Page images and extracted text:
------------------------------------

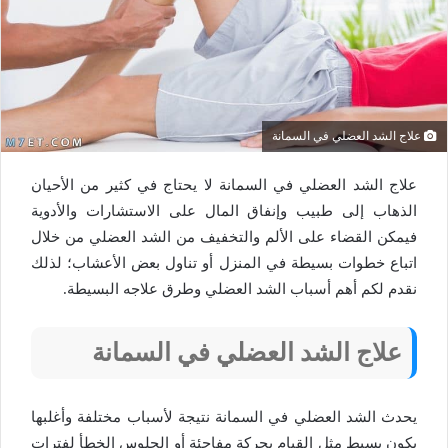
علاج الشد العضلي في السمانة
علاج الشد العضلي في السمانة
لا يحتاج في كثير من الأحيان
الذهاب إلى طبيب وإنفاق المال على الاستشارات والأدوية
فيمكن القضاء على الألم والتخفيف من الشد العضلي من خلال
اتباع خطوات بسيطة في المنزل أو تناول بعض الأعشاب؛ لذلك
نقدم لكم أهم أسباب الشد العضلي وطرق علاجه البسيطة.
علاج الشد العضلي في السمانة
يحدث الشد العضلي في السمانة نتيجة لأسباب مختلفة وأغلبها
يكون بسيط مثل القيام بحركة مفاجئة أو الجلوس الخطأ لفترات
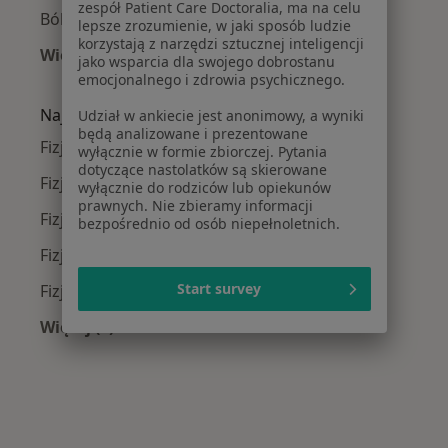
zespół Patient Care Doctoralia, ma na celu
Ból kolana w Gdańsku
lepsze zrozumienie, w jaki sposób ludzie
korzystają z narzędzi sztucznej inteligencji
Więcej (15)
jako wsparcia dla swojego dobrostanu
Więcej w kategorii: Najczęście leczone chorob
emocjonalnego i zdrowia psychicznego.
Najpopularniejsze ubezpieczenia
Udział w ankiecie jest anonimowy, a wyniki
będą analizowane i prezentowane
Fizjoterapeuci z TU Zdrowie w Gdańsku
wyłącznie w formie zbiorczej. Pytania
dotyczące nastolatków są skierowane
Fizjoterapeuci z Medicover w Gdańsku
wyłącznie do rodziców lub opiekunów
prawnych. Nie zbieramy informacji
Fizjoterapeuci z Allianz w Gdańsku
bezpośrednio od osób niepełnoletnich.
Fizjoterapeuci z POLMED w Gdańsku
Start survey
Fizjoterapeuci z Signal Iduna w Gdańsku
Więcej (7)
Więcej w kategorii: Najpopularniejsze ubezpie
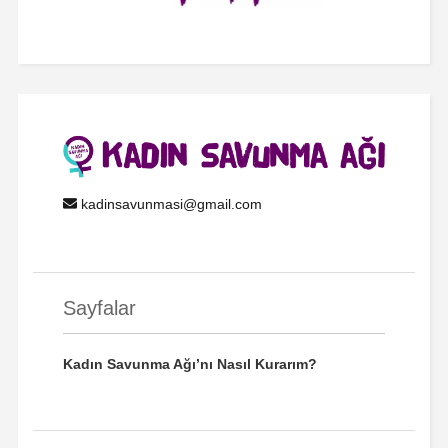
kadinsavunmasi@gmail.com
Sayfalar
Kadın Savunma Ağı’nı Nasıl Kurarım?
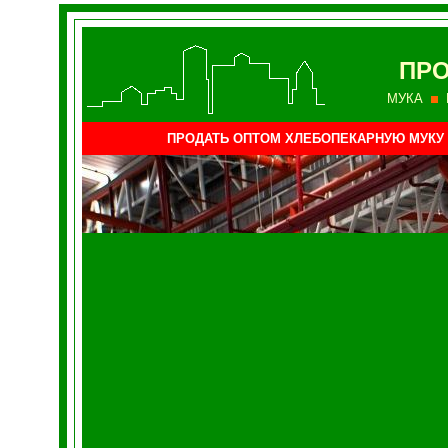
ПРО
МУКА
ПРОДАТЬ ОПТОМ ХЛЕБОПЕКАРНУЮ МУКУ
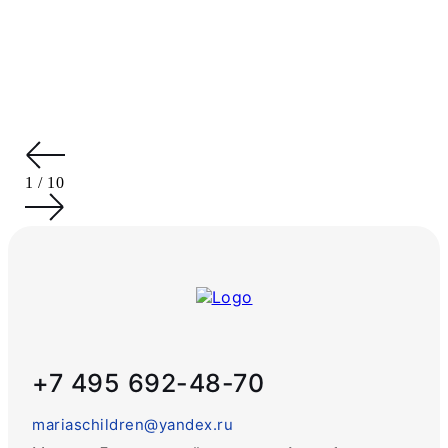
1
/
10
+7 495 692-48-70
mariaschildren@yandex.ru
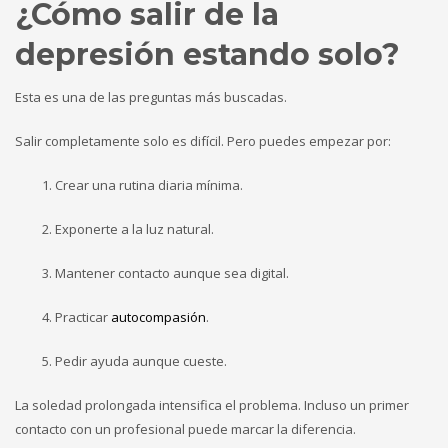
¿Cómo salir de la
depresión estando solo?
Esta es una de las preguntas más buscadas.
Salir completamente solo es difícil. Pero puedes empezar por:
Crear una rutina diaria mínima.
Exponerte a la luz natural.
Mantener contacto aunque sea digital.
Practicar
autocompasión
.
Pedir ayuda aunque cueste.
La soledad prolongada intensifica el problema. Incluso un primer
contacto con un profesional puede marcar la diferencia.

------------------------------------

§ **WHAT IS NEEDED**:
Repeat the data exactly in full, omitting its pictures.

§ **WRITTEN SOLUTION**:
علاج الشد العضلي في السمانة
علاج الشد العضلي في السمانة
لا يحتاج في كثير من الأحيان
الذهاب إلى طبيب وإنفاق المال على الاستشارات والأدوية
فيمكن القضاء على الألم والتخفيف من الشد العضلي من خلال
اتباع خطوات بسيطة في المنزل أو تناول بعض الأعشاب؛ لذلك
نقدم لكم أهم أسباب الشد العضلي وطرق علاجه البسيطة.
علاج الشد العضلي في السمانة
يحدث الشد العضلي في السمانة نتيجة لأسباب مختلفة وأغلبها
يكون بسيط مثل القيام بحركة مفاجئة أو الجلوس الخطأ لفترات
zespół Patient Care Doctoralia, ma na celu
Ból kolana w Gdańsku
lepsze zrozumienie, w jaki sposób ludzie
korzystają z narzędzi sztucznej inteligencji
Więcej (15)
jako wsparcia dla swojego dobrostanu
Więcej w kategorii: Najczęście leczone chorob
emocjonalnego i zdrowia psychicznego.
Najpopularniejsze ubezpieczenia
Udział w ankiecie jest anonimowy, a wyniki
będą analizowane i prezentowane
Fizjoterapeuci z TU Zdrowie w Gdańsku
wyłącznie w formie zbiorczej. Pytania
dotyczące nastolatków są skierowane
Fizjoterapeuci z Medicover w Gdańsku
wyłącznie do rodziców lub opiekunów
prawnych. Nie zbieramy informacji
Fizjoterapeuci z Allianz w Gdańsku
bezpośrednio od osób niepełnoletnich.
Fizjoterapeuci z POLMED w Gdańsku
Start survey
Fizjoterapeuci z Signal Iduna w Gdańsku
Więcej (7)
Więcej w kategorii: Najpopularniejsze ubezpie
kadinsavunmasi@gmail.com
Sayfalar
Kadın Savunma Ağı’nı Nasıl Kurarım?
ПРО
МУКА
ПРОДАТЬ ОПТОМ ХЛЕБОПЕКАРНУЮ МУКУ
1
/
10
+7 495 692-48-70
mariaschildren@yandex.ru
¿Cómo salir de la
depresión estando solo?
Esta es una de las preguntas más buscadas.
Salir completamente solo es difícil. Pero puedes empezar por:
Crear una rutina diaria mínima.
Exponerte a la luz natural.
Mantener contacto aunque sea digital.
Practicar
autocompasión
.
Pedir ayuda aunque cueste.
La soledad prolongada intensifica el problema. Incluso un primer
contacto con un profesional puede marcar la diferencia.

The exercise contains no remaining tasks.